Tecnologico de Monterrey, School of Medicine and Health Sciences, Monterrey, Mexico.
Int Ophthalmol. 2024 Feb 12;44(1):61. doi: 10.1007/s10792-024-02994-1.
The present review will summarize FECD-associated genes and pathophysiology, diagnosis, current therapeutic approaches, and future treatment perspectives.
Literature review.
Fuchs' endothelial corneal dystrophy (FECD) is the most common bilateral corneal dystrophy and accounts for one-third of all corneal transplants performed in the US. FECD is caused by a combination of genetic and non-heritable factors, and there are two types: early-onset FECD, which affects individuals from an early age and is usually more severe, and late-onset FECD, which is more common and typically manifests around the age of 40. The hallmark findings of FECD include progressive loss of corneal endothelial cells and the formation of focal excrescences (guttae) on the Descemet membrane.
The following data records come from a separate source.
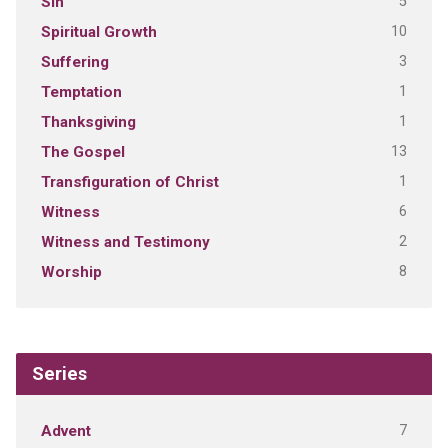
5
Sin
10
Spiritual Growth
3
Suffering
1
Temptation
1
Thanksgiving
13
The Gospel
1
Transfiguration of Christ
6
Witness
2
Witness and Testimony
8
Worship
Series
7
Advent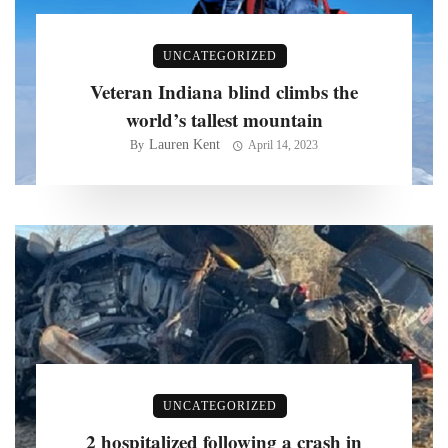
UNCATEGORIZED
Veteran Indiana blind climbs the
world’s tallest mountain
Lauren Kent
By
April 14, 2023
UNCATEGORIZED
2 hospitalized following a crash in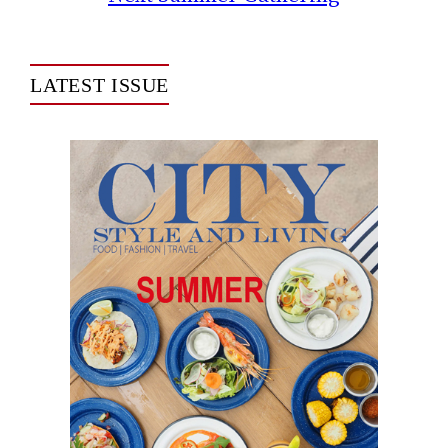
LATEST ISSUE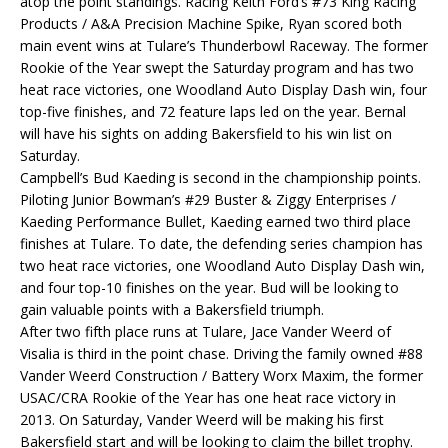
atop the point standings. Racing Keith Ford’s #73 King Racing
Products / A&A Precision Machine Spike, Ryan scored both
main event wins at Tulare’s Thunderbowl Raceway. The former
Rookie of the Year swept the Saturday program and has two
heat race victories, one Woodland Auto Display Dash win, four
top-five finishes, and 72 feature laps led on the year. Bernal
will have his sights on adding Bakersfield to his win list on
Saturday.
Campbell’s Bud Kaeding is second in the championship points.
Piloting Junior Bowman’s #29 Buster & Ziggy Enterprises /
Kaeding Performance Bullet, Kaeding earned two third place
finishes at Tulare. To date, the defending series champion has
two heat race victories, one Woodland Auto Display Dash win,
and four top-10 finishes on the year. Bud will be looking to
gain valuable points with a Bakersfield triumph.
After two fifth place runs at Tulare, Jace Vander Weerd of
Visalia is third in the point chase. Driving the family owned #88
Vander Weerd Construction / Battery Worx Maxim, the former
USAC/CRA Rookie of the Year has one heat race victory in
2013. On Saturday, Vander Weerd will be making his first
Bakersfield start and will be looking to claim the billet trophy.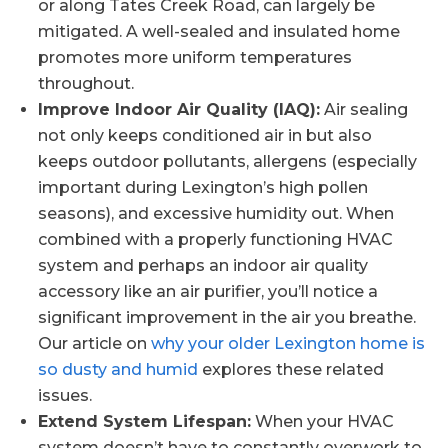
or along Tates Creek Road, can largely be
mitigated. A well-sealed and insulated home
promotes more uniform temperatures
throughout.
Improve Indoor Air Quality (IAQ):
Air sealing
not only keeps conditioned air in but also
keeps outdoor pollutants, allergens (especially
important during Lexington’s high pollen
seasons), and excessive humidity out. When
combined with a properly functioning HVAC
system and perhaps an indoor air quality
accessory like an air purifier, you’ll notice a
significant improvement in the air you breathe.
Our article on
why your older Lexington home is
so dusty and humid
explores these related
issues.
Extend System Lifespan:
When your HVAC
system doesn’t have to constantly overwork to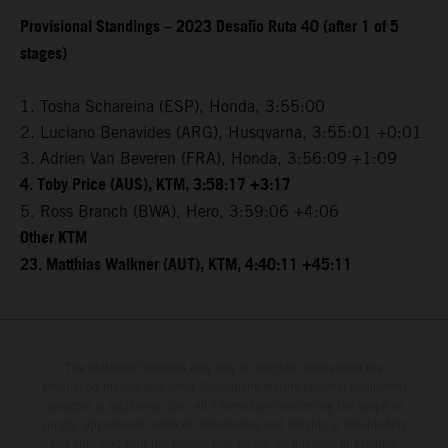
Provisional Standings – 2023 Desafio Ruta 40 (after 1 of 5
stages)
1. Tosha Schareina (ESP), Honda, 3:55:00
2. Luciano Benavides (ARG), Husqvarna, 3:55:01 +0:01
3. Adrien Van Beveren (FRA), Honda, 3:56:09 +1:09
4. Toby Price (AUS), KTM, 3:58:17 +3:17
5. Ross Branch (BWA), Hero, 3:59:06 +4:06
Other KTM
23. Matthias Walkner (AUT), KTM, 4:40:11 +45:11
The illustrated vehicles may vary in selected details from the
production models and some illustrations feature optional equipment
available at additional cost. All information concerning the scope of
supply, appearance, services, dimensions and weights is non-binding
and specified with the proviso that errors, for instance in printing,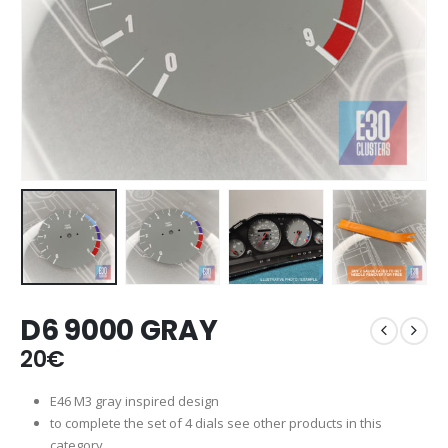
D6 9000 GRAY
20
€
E46 M3 gray inspired design
to complete the set of 4 dials see other products in this
category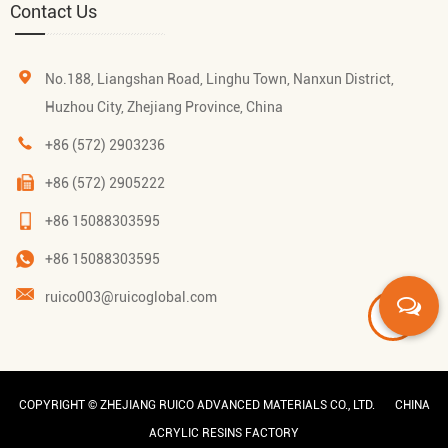
Contact Us
No.188, Liangshan Road, Linghu Town, Nanxun District,
Huzhou City, Zhejiang Province, China
+86 (572) 2903236
+86 (572) 2905222
+86 15088303595
+86 15088303595
ruico003@ruicoglobal.com
COPYRIGHT ©
ZHEJIANG RUICO ADVANCED MATERIALS CO., LTD.
CHINA
ACRYLIC RESINS FACTORY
These pathophysiological changes result in progressive endothelial dysfunction, leading to a decrease in visual acuity and blindness in later stages. The present review will summarize FECD-associated genes and pathophysiology, diagnosis, current therapeutic approaches, and future treatment perspectives.
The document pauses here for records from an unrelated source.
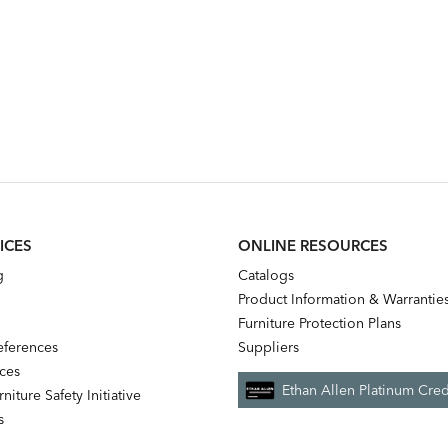
ICES
ONLINE RESOURCES
g
Catalogs
Product Information & Warrantie
Furniture Protection Plans
references
Suppliers
nces
Ethan Allen Platinum Cred
niture Safety Initiative
s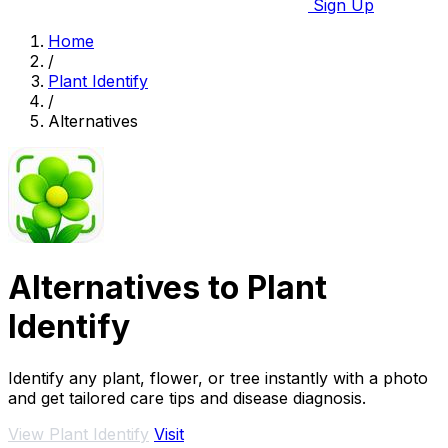
Sign Up
Home
/
Plant Identify
/
Alternatives
Alternatives to Plant
Identify
Identify any plant, flower, or tree instantly with a photo
and get tailored care tips and disease diagnosis.
View Plant Identify
Visit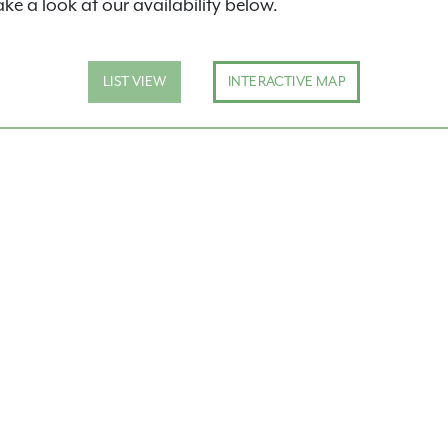
ake a look at our availability below.
LIST VIEW
INTERACTIVE MAP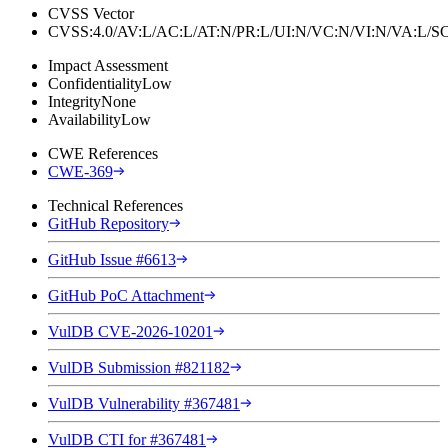
CVSS Vector
CVSS:4.0/AV:L/AC:L/AT:N/PR:L/UI:N/VC:N/VI:N/VA:L
Impact Assessment
Confidentiality
Low
Integrity
None
Availability
Low
CWE References
CWE-369
Technical References
GitHub Repository
GitHub Issue #6613
GitHub PoC Attachment
VulDB CVE-2026-10201
VulDB Submission #821182
VulDB Vulnerability #367481
VulDB CTI for #367481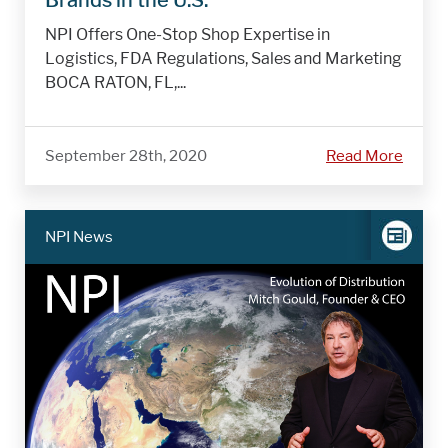
NPI Offers One-Stop Shop Expertise in
Logistics, FDA Regulations, Sales and Marketing
BOCA RATON, FL,...
September 28th, 2020
Read More
NPI News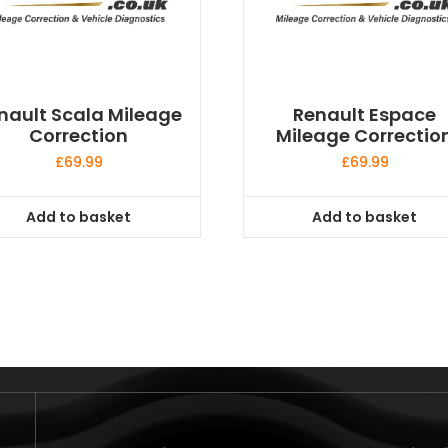
nault Scala Mileage
Renault Espace
Correction
Mileage Correctio
£
69.99
£
69.99
Add to basket
Add to basket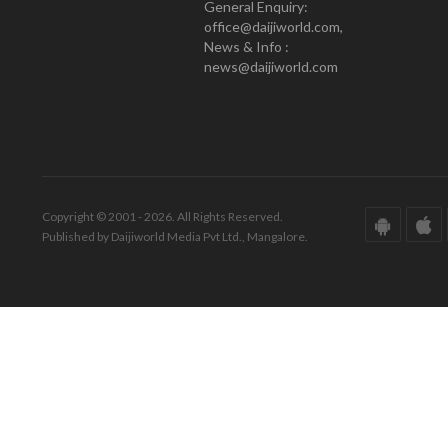
General Enquiry:
office@daijiworld.com,
News & Info :
news@daijiworld.com
Copyright © 2001 - 2026. All Rights Reserved.
Published by Daijiworld Media Pvt Ltd., Mangalore.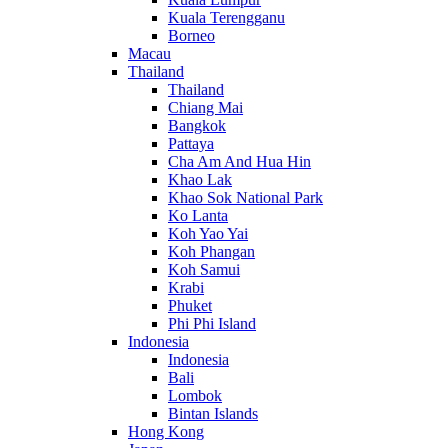
Kuala Terengganu
Borneo
Macau
Thailand
Thailand
Chiang Mai
Bangkok
Pattaya
Cha Am And Hua Hin
Khao Lak
Khao Sok National Park
Ko Lanta
Koh Yao Yai
Koh Phangan
Koh Samui
Krabi
Phuket
Phi Phi Island
Indonesia
Indonesia
Bali
Lombok
Bintan Islands
Hong Kong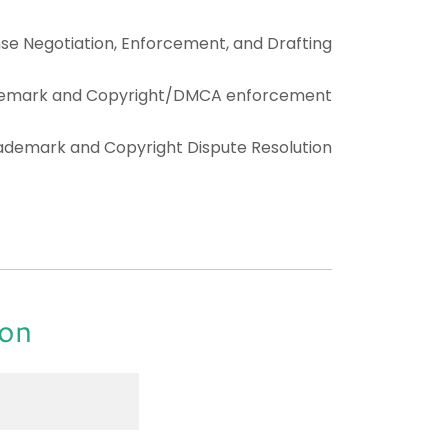
nse Negotiation, Enforcement, and Drafting
emark and Copyright/DMCA enforcement
ademark and Copyright Dispute Resolution
ion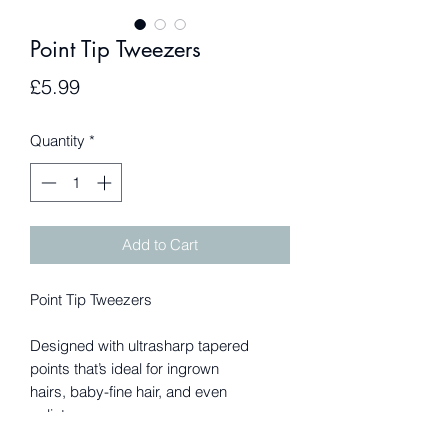
Point Tip Tweezers
Price
£5.99
Quantity
*
Add to Cart
Point Tip Tweezers
Designed with ultrasharp tapered
points that’s ideal for ingrown
hairs, baby-fine hair, and even
splinters.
With the characterization and understanding of FECD-related genes and ongoing research into regenerative therapies for corneal endothelium, we can hope to see more significant improvements in the future in the management and care of the disease.
本综述将总结 FECD 相关基因及发病机制、诊断、当前治疗方法和未来治疗前景。
文献回顾。
Fuchs 角膜内皮营养不良(FECD)是最常见的双侧角膜营养不良,占美国所有角膜移植手术的三分之一。FECD 是由遗传和非遗传因素共同引起的,有两种类型:早发性 FECD,影响早期人群,通常更为严重;晚发性 FECD 更为常见,通常在 40 岁左右出现。FECD 的特征性表现包括角膜内皮细胞进行性丧失和 Descemet 膜上形成局灶性赘生物(guttae)。这些病理生理变化导致进行性内皮功能障碍,在后期导致视力下降和失明。本综述将总结 FECD 相关基因及发病机制、诊断、当前治疗方法和未来治疗前景。
随着对 FECD 相关基因的特征描述和理解,以及对角膜内皮再生治疗的持续研究,我们有望在未来看到对该疾病的管理和护理有更显著的改善。